Eric Dereudre, Corteva’s Head of Global Government Affairs and Business Advocacy noted that farmers can be a cause of climate change (e.g., increased greenhouse gases emitted by cattle); they can be a victim of climate change (e.g., crops and livestock impacted by heat and drought); and a solution to climate change (through carbon sequestration, as discussed at COP26).
Food, fuel, fodder
Climate resilience is about having a diversity of crops, according to Tatjana von Bormann, a Food System, Strategy, and Strategic Foresight Specialist. She pointed out the importance of growing crops that are appropriate for a specific ecosystem, although this is not always possible for farmers pressured by the large, industrialised food system to get the price, scale and technologies right. In a scaled-up production system, it’s important to understand how changes in consumption drive demand for products that are not suited for certain environments. Prof Hendriks said, ‘We have to promote the consumption of foods that are going to benefit the African system and our health, while not overriding the potential of our soils. We need to balance the competition between food, fuel and fodder – looking at how we allocate the proportion of land to those different production systems and their interaction on the environment.’

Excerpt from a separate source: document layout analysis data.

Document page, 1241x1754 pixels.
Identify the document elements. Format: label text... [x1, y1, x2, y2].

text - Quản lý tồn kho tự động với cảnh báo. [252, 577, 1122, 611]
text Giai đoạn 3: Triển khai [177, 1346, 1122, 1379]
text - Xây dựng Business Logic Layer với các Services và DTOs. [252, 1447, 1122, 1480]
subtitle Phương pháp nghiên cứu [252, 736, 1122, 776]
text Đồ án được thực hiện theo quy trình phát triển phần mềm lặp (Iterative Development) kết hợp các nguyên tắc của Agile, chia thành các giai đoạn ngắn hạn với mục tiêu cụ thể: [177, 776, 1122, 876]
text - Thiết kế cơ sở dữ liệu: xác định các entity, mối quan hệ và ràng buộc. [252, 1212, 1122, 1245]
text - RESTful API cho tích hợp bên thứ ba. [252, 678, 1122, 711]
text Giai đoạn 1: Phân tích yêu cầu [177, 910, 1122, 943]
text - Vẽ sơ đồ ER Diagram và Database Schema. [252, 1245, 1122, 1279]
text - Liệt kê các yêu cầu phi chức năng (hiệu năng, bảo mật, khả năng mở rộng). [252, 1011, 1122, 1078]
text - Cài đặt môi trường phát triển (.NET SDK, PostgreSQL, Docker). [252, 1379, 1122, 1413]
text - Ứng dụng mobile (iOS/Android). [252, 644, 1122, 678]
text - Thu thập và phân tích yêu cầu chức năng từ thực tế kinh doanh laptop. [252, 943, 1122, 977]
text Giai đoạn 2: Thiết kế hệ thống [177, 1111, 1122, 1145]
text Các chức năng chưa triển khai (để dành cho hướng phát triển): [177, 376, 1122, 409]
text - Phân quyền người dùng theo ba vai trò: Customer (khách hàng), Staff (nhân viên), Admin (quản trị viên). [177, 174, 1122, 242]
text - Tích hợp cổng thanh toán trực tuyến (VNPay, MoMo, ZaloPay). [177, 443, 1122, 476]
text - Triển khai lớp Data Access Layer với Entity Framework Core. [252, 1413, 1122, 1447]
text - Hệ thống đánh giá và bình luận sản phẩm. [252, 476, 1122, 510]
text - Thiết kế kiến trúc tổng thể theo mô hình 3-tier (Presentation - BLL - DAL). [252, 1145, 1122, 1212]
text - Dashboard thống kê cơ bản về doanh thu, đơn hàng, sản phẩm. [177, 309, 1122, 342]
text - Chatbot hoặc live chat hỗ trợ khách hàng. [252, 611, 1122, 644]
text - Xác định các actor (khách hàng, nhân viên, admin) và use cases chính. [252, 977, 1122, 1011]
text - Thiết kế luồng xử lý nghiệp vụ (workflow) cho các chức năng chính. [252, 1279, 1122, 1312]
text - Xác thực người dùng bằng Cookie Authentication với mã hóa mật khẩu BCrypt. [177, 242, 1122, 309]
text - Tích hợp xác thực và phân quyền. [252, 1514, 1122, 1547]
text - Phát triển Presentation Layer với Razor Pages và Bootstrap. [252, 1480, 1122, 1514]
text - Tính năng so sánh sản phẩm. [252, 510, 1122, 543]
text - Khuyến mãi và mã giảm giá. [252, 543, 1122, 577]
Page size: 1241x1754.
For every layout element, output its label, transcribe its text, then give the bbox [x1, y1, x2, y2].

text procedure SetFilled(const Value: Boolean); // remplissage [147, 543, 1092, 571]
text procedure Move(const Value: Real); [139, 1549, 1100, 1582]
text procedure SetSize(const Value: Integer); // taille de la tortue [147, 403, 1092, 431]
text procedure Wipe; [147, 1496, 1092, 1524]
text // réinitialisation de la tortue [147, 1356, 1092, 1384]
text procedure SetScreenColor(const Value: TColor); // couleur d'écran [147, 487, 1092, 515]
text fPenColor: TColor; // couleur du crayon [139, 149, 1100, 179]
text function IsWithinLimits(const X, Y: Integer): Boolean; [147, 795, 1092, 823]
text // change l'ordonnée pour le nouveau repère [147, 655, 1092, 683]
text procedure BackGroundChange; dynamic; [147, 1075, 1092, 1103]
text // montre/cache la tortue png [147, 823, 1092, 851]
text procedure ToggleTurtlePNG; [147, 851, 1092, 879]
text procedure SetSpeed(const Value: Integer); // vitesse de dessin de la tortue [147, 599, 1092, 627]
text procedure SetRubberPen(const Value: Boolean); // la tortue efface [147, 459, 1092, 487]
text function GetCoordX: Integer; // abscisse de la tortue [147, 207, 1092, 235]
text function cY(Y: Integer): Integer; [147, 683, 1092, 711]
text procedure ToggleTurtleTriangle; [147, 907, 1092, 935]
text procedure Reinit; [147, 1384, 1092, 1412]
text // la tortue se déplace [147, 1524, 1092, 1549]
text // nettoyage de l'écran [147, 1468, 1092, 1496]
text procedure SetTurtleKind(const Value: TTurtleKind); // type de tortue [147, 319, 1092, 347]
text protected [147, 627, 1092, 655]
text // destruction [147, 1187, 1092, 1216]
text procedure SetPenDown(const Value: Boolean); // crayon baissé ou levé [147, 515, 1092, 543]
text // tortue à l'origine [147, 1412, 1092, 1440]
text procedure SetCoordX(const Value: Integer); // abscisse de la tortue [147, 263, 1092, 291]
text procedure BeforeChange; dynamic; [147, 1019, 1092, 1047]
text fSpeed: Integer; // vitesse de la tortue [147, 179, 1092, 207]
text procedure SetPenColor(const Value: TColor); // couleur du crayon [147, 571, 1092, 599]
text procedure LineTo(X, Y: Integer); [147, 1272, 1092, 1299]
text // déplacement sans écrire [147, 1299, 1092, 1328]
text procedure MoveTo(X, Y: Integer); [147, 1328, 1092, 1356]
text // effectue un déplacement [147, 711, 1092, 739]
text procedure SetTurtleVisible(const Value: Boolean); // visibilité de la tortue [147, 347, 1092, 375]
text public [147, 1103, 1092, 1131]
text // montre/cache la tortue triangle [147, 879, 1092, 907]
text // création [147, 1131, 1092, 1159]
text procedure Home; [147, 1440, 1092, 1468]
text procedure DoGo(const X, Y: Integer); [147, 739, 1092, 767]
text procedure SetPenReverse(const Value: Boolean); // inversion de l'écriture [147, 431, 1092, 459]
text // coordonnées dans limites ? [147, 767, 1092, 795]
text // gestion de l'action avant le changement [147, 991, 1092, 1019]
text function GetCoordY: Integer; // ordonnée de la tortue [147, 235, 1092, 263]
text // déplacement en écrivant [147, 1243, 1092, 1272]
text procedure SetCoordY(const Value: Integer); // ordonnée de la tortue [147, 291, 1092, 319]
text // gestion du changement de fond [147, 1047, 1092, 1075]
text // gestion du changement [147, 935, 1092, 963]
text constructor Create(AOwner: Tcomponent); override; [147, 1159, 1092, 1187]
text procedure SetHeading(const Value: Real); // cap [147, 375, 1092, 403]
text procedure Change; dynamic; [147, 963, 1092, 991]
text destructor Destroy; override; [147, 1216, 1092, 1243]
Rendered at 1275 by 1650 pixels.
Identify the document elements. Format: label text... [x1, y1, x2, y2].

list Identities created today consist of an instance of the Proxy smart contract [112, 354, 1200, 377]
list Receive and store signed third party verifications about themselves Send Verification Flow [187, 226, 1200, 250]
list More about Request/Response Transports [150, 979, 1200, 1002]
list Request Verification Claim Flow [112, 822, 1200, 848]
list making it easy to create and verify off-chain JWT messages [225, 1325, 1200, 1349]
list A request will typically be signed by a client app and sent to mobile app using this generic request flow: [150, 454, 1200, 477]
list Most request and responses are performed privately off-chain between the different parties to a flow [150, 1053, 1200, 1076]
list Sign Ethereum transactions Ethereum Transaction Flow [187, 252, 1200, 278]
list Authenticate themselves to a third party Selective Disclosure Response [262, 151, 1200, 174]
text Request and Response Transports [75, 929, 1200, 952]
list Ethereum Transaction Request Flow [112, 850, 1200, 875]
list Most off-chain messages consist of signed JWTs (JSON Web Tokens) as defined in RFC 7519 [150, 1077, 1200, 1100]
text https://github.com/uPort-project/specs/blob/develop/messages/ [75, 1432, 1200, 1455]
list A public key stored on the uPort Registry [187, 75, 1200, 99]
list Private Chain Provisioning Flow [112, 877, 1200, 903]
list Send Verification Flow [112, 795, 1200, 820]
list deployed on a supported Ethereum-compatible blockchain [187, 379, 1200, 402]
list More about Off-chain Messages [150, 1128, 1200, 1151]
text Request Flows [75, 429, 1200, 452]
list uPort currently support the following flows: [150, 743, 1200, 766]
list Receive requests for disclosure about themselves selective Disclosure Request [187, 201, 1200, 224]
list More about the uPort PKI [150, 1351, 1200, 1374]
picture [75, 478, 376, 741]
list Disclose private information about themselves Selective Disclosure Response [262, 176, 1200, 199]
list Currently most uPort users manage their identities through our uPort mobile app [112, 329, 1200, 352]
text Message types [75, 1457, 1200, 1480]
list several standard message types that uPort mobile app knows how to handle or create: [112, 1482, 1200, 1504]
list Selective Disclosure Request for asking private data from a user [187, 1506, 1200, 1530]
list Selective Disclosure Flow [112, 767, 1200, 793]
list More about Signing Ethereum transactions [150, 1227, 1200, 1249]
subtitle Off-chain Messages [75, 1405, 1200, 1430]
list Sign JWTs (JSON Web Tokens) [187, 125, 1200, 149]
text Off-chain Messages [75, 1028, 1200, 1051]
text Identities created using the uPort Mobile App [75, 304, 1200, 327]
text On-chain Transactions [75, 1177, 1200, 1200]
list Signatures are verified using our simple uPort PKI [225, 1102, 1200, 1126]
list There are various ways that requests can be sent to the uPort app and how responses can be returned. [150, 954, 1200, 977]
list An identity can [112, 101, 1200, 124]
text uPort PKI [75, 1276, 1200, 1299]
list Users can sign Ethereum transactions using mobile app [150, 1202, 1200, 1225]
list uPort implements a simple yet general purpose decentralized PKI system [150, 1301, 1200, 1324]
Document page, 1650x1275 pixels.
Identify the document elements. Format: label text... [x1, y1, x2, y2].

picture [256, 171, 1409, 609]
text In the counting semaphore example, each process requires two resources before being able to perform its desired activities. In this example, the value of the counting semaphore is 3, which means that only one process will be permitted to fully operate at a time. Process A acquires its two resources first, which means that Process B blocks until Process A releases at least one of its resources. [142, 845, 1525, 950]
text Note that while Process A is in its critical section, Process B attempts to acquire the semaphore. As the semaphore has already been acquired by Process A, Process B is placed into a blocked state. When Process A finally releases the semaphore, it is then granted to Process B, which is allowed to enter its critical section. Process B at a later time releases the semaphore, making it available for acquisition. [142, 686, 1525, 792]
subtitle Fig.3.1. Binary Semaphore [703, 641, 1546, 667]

Women are critical in feeding Africa, yet women farmers still lag 30% behind their male counterparts in profitability and productivity. Their key constraints are land ownership, access to finance and training for leadership roles. The Corteva Women Agripreneur Programme at GIBS seeks to address this through an immersive intervention that develops the entrepreneurial, leadership and business skills of women farmers. Incidentally, the roundtable discussion coincided with the graduation of programme participants at GIBS.
‘We have only nine harvests left to achieve the 2030 Sustainable Development Goals,’ said Adams, urging Africa not to waste time with duplication or replication of existing solutions and rather focus on leapfrogging. Now players from all sectors need to take the baton and address the triple challenge to get the global food systems to perform sustainably and in harmony.
Built for the Future
Collaboration across governments, non-governmental organizations, and businesses is needed to reverse the seven-year rise in global hunger and to strengthen food-system integrity. Agricultural innovation offers solutions to all three of those challenges. By helping farmers grow food sustainably, by sustaining farmers’ livelihoods, and by working collaboratively with the food industry, agricultural innovators are helping increase food security worldwide.